We Set the Dark on Fire (We Set the Dark on Fire, #1)(6)

“Think about the crimes your precious government condones, not just the ones they punish. Then you can talk to me about who the real criminals are. If we’re not all free, none of us are free. You remember that.”

There was fire in his eyes when he spoke, a song in his throat, nearly turning his words hypnotic. There was a small part of Dani that wanted to buy into his logic. But Primeras thought with their heads, not their hearts. This was what these “revolutionaries” did. They made everything emotional. They leaned on pretty words until violence sounded like freedom. Until the extreme seemed justified.

“Save it,” she finally said, though her voice was rougher than she liked. “I just need to get out of here. I’m doing what I have to do to survive. I’m not signing up to set things on fire.”

“Whatever you say.” Sota smirked, already turning toward the door. “But you’re already seeing things differently. Your face might hide your feelings, but you can’t hide who you are. Not forever.”

Dani opened her mouth to protest, but he didn’t give her a chance.

“I marked you as interviewed on the student manifest,” he said. “You’re safe for tonight. Present these to the officer at tomorrow’s checkpoint and you won’t have any trouble.”

The door opened, and the sounds of Dani’s world came pouring back in as he disappeared into the crowd.

No one seemed to notice her walking out of the supply closet, and Dani drew the persona that had gotten her through five years in this place around her like a shawl. She was calm, collected, in control. Her restraint was her strength.

Students weren’t permitted to leave until everyone had been questioned, and Dani sat alone at the end of a pew toward the back until they were dismissed, just as the moon had begun its slow descent in the sky.

Back in her room, she should have fallen into bed and slept like the dead, but instead she sat awake, gazing at her new papers in the dim light from a candle.

They were beautiful. A job like this would run someone thousands of notas in the back-alley places frequented by desperate outer islanders with everything to lose. And that’s if they could find someone good enough to make them without a waiting list a year long.

Dani’s parents had saved every penny until she was four years old to get identification for the three of them.
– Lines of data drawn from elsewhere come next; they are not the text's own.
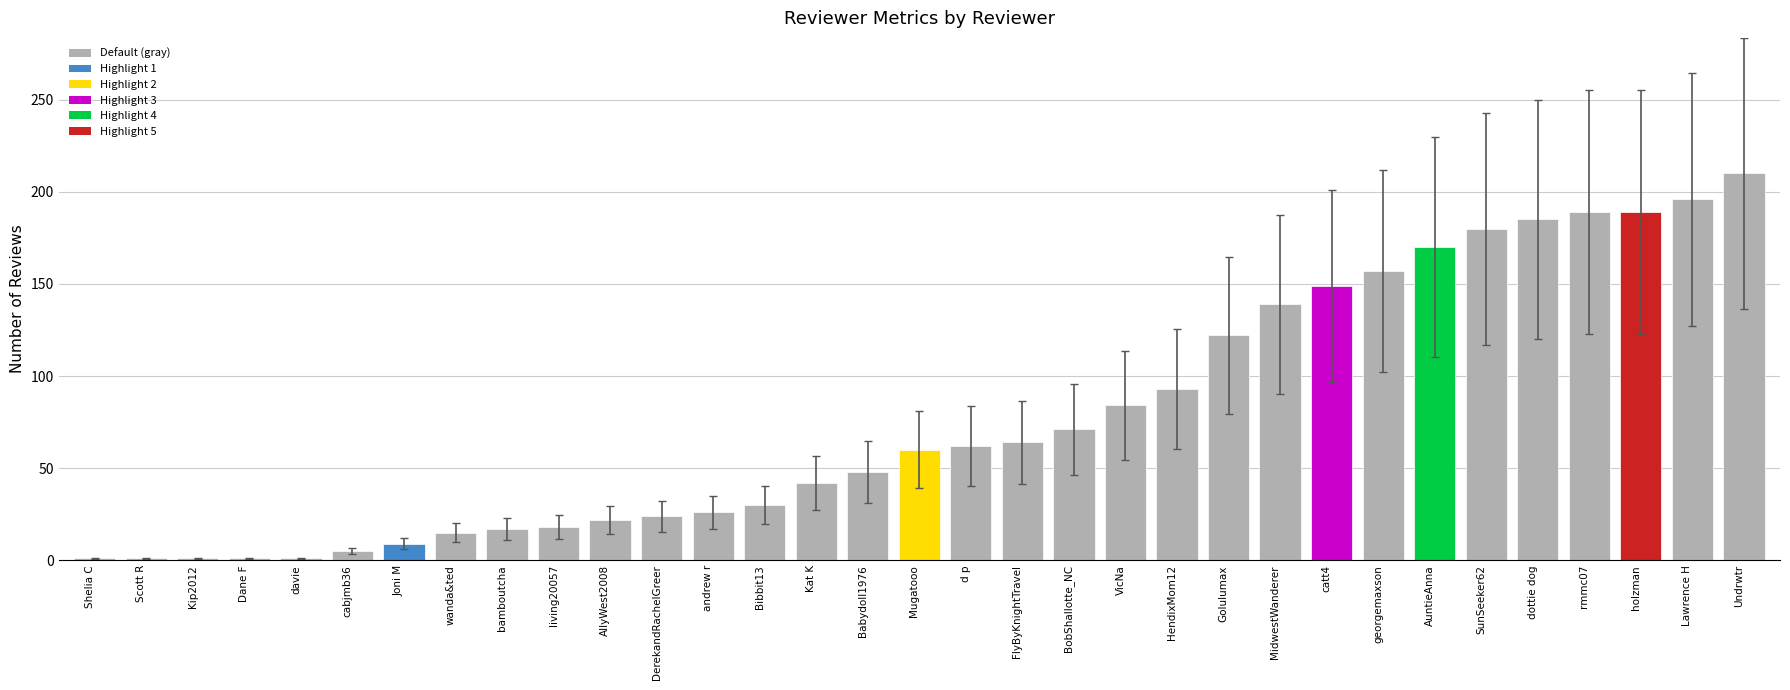

How many values are below 60?

16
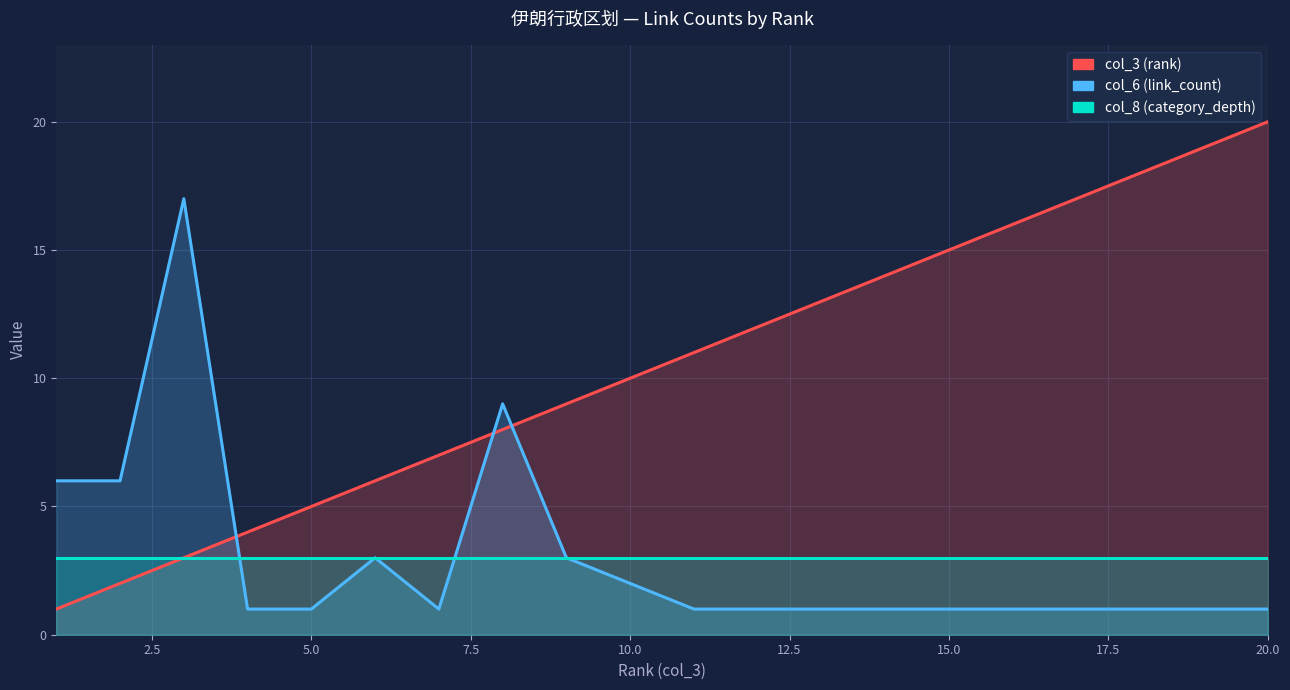

Where do col_6 (link_count) and col_3 (rank) first cross each other?

3 and 4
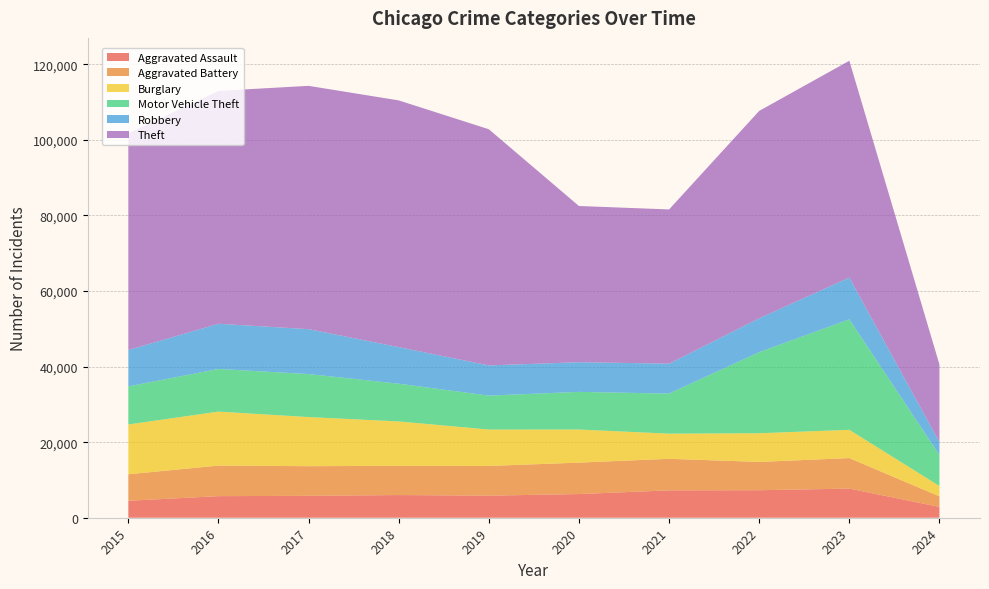

Reading left to right, what are all the values shown in this chart?

Aggravated Assault: 4480	5712	5793	6001	5841	6264	7242	7280	7708	2862
Aggravated Battery: 7019	8086	7845	7735	7858	8319	8347	7487	8077	2801
Burglary: 13184	14289	13001	11747	9638	8758	6662	7592	7479	2732
Motor Vehicle Theft: 10068	11285	11380	9985	8977	9959	10602	21459	29234	8218
Robbery: 9638	11960	11880	9681	7995	7855	7920	8962	11057	3416
Theft: 57350	61623	64386	65288	62494	41334	40809	54875	57376	20516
The riots had been getting worse, modern-day politics reinforcing Medio’s mythology until they formed an impenetrable hatred between the island’s two sides.

She barely remembered the crossing. Her mama wrapping her in a long, woven cloth on her back even though she was much too old to be carried. Her father hushing them when the beams of the guards’ lights passed too close. And then the climb. The darkness. The way her mama’s feet slipped against the stone and her breath whistled through her teeth.

That was all.

They had left everything behind. A family, a history, and a home Dani barely remembered. She’d seen the ghosts of that life in her parents’ faces sometimes, passing like shadows, and felt guilty because they’d given it all up for her.

Dani sniffed as she traced the clean lines of her name on the paper. The town they’d settled in when she was a child had been filled in as her birthplace. Polvo. She’d loved that little town. It was the first home she really remembered. She’d loved the kids, and the noise, and her run-down schoolhouse. Loved the trips with her mama into the small city nearby, where street vendors sold roasted corn on sticks and frozen fruit with chili powder in paper cups.

But when her parents had come up with the idea to enter her into Primera selection the year she turned twelve, what could Dani really say? They wanted the best for her, they’d said. Wanted her to rise so high that the place she was born could never be a danger to her again. In the face of all that, what did it matter that Dani had loved Polvo? Loved her best friend, Marisol, and the boys across the street who always had a scraggly puppy or two in tow. Loved the idea of growing up to make the little place they called home better, instead of fleeing forever and leaving it to gather dust.

In Polvo, no one had been confused about who their loyalty was to. Parents worked long hours in desperate conditions; they made sure you had enough to eat even when it meant going without; they scraped and scrounged every day to give you something more than they were allowed, and duty was all they asked for in return.

And what were Dani’s little loves compared to that? A belly mostly full of food when others went hungry or worse. Shelter, and both of her parents alive, and the chance to be considered for the highest honor a young woman in Medio could dream of.

What could she possibly give them besides her best?

It didn’t matter that Dani had dreamed of a little house and a couple of chickens and the chance to learn her mama’s recipes. Of taking care of her parents as they got older. It didn’t matter that she’d wanted Polvo, and the life she had been born for. Because in Medio, safety required power, and to get power you had to move closer to the sun.

She had done well, she thought, looking around the lavishly appointed room, its white stone, the hand-painted tiles lining the walls. Her closet full of modest dresses, each worth more than her father made in a week back home. The Medio School for Girls had provided it all, confident that Dani would more than make up for it when her new family paid her marriage fee.

Maybe the girls she went to school with didn’t know what it meant to feel that fierce loyalty to their families. That duty. But she did, and to turn her back on it would mean to let go of the last little piece of Polvo she’d been allowed to keep.